INFORMATION:
# # # #

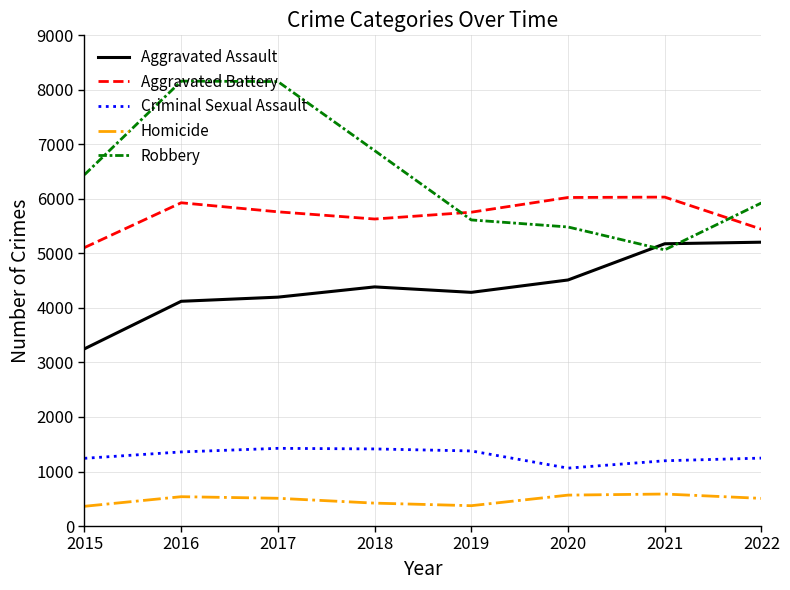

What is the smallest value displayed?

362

# # # #

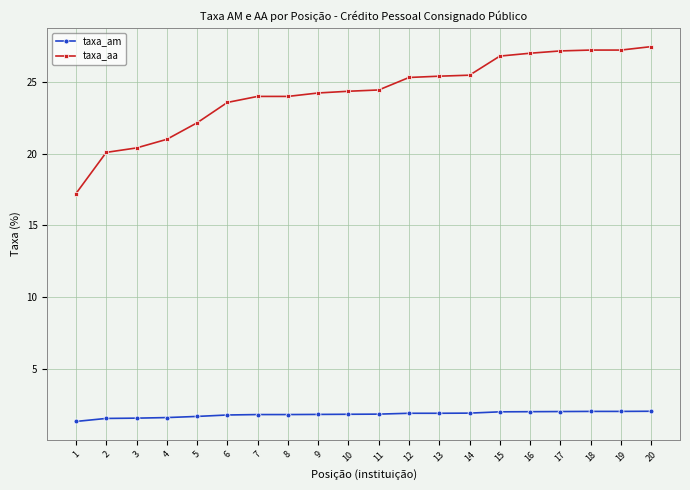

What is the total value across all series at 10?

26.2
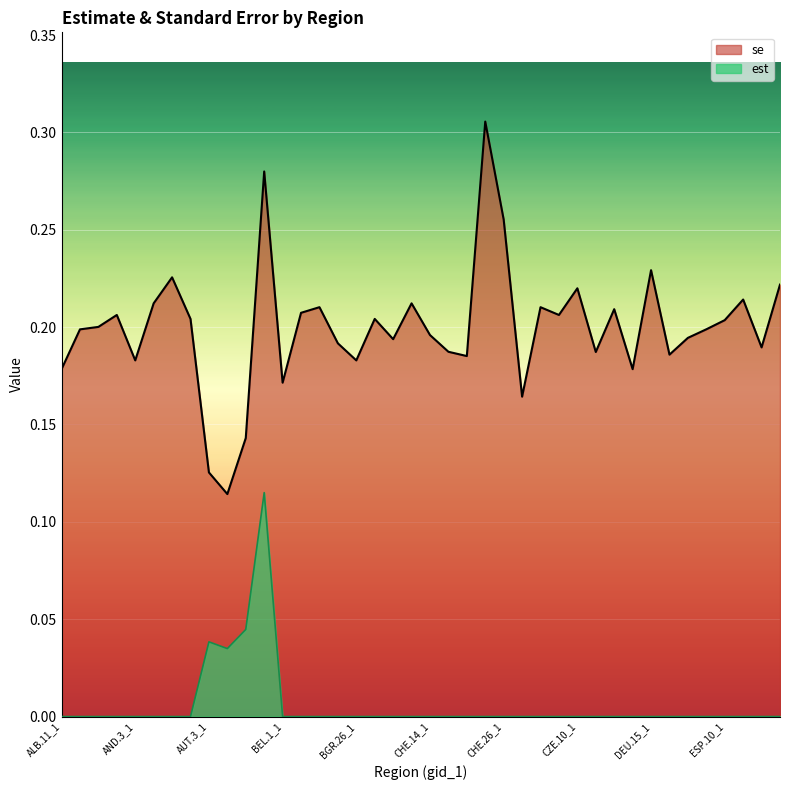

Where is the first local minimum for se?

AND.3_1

# # # #

TASK ITEM: Please extract every line of the material above that contains the string "What", and copy each one without changes.

ANSWER FOR THIS EXERCISE:
What is the smallest value displayed?
What is the total value across all series at 10?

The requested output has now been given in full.